Homeowners will also be allowed to hire an independent appraiser to establish value on their property in lieu of the estimated market value, she said.

“Home for Generations phase II will provides a needed incentive to encourage large investments in the city’s housing, which will in turn, inspire other homeowners to consider the same,” DeGrande said.

Through the original Home for Generations program, the HRA purchased older vacant and/or foreclosed properties, remodeled them to more modern standards and then sold them.

The council decided last year to end the Homes for Generations program in its original form and at a work session in September 2012, it began consideration of a second phase.

The goal of H4G II is to encourage private, major improvements to single-family homes to make them more functional for contemporary households, promote reinvestment in other homes in the surrounding neighborhood and revitalize the city’s existing, aging housing stock, according to DeGrande.

Under the H4G II program, participants must be a current Coon Rapids homeowner, must reside at the home to be remodeled as their primary residence and the remodeled home must maintain homestead status.

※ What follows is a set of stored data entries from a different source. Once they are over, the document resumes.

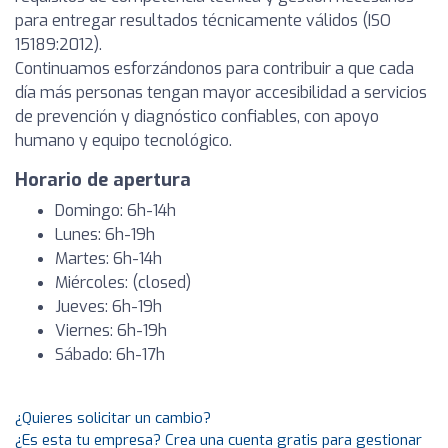
para entregar resultados técnicamente válidos (ISO
15189:2012).
Continuamos esforzándonos para contribuir a que cada
día más personas tengan mayor accesibilidad a servicios
de prevención y diagnóstico confiables, con apoyo
humano y equipo tecnológico.
Horario de apertura
Domingo: 6h-14h
Lunes: 6h-19h
Martes: 6h-14h
Miércoles: (closed)
Jueves: 6h-19h
Viernes: 6h-19h
Sábado: 6h-17h
¿Quieres solicitar un cambio?
¿Es esta tu empresa? Crea una cuenta gratis para gestionar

Eligible projects, which must add living space or be a major remodel, include:

• Building an addition to the home.

• Building a sun roof.

• Finishing previously unfinished space in the basement or attic.

• Constructing a covered front porch.

• Converting a garage into livable space.

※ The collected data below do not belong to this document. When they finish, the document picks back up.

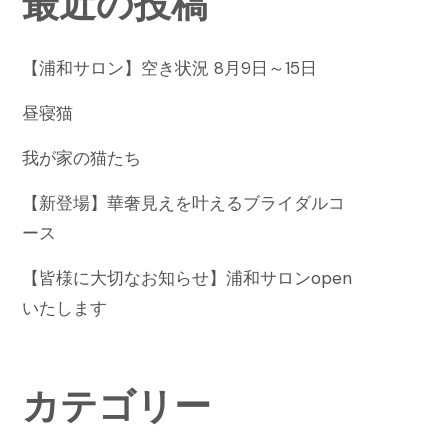
最近の投稿
【浦和サロン】空き状況 8月9日～15日
昼寝猫
我が家の猫たち
【新登場】華奢見えを叶えるブライダルコ
ース
【皆様に大切なお知らせ】浦和サロンopen
いたします
カテゴリー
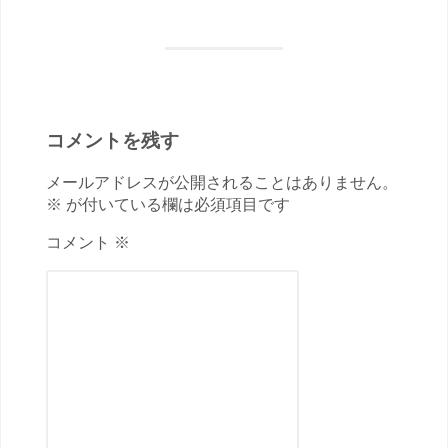
コメントを残す
メールアドレスが公開されることはありません。
※ が付いている欄は必須項目です
コメント ※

• Major kitchen, bathroom or basement remodeling.

• Adding a new bathroom.

• Moving walls of existing rooms.

Eligible exterior upgrades include altering the roofline on the front of the home; constructing columns at the front door; building a covered front porch; adding shakes, brick or stone on the front of the home; replacing or upgrading the front door and/or garage if it faces the street; landscaping (design assistance is required) and other elements at approved.

A grant of up to $5,000 will be provided based on the type of project completed and if the project includes two or more exterior upgrades, then the grant is up to 10 percent of the project cost, not to exceed $5,000.

But if the project does not include exterior upgrades the eligible grant would be up to 5 percent of the project cost, not to exceed $2,500.

“The incentive would stress improvement in our housing stock and the likely domino effect exterior improvements have on our neighborhoods,” DeGrande wrote.

Under the Home for Generations Phase II program, there would be a streamlined plan review process for each program applicant and a dedicated building inspector would be assigned to each project; that inspector would be the applicant’s point of contact for any construction or building code related questions.

Applications will be accepted on a first-come, first served basis until funds are depleted, according to DeGrande.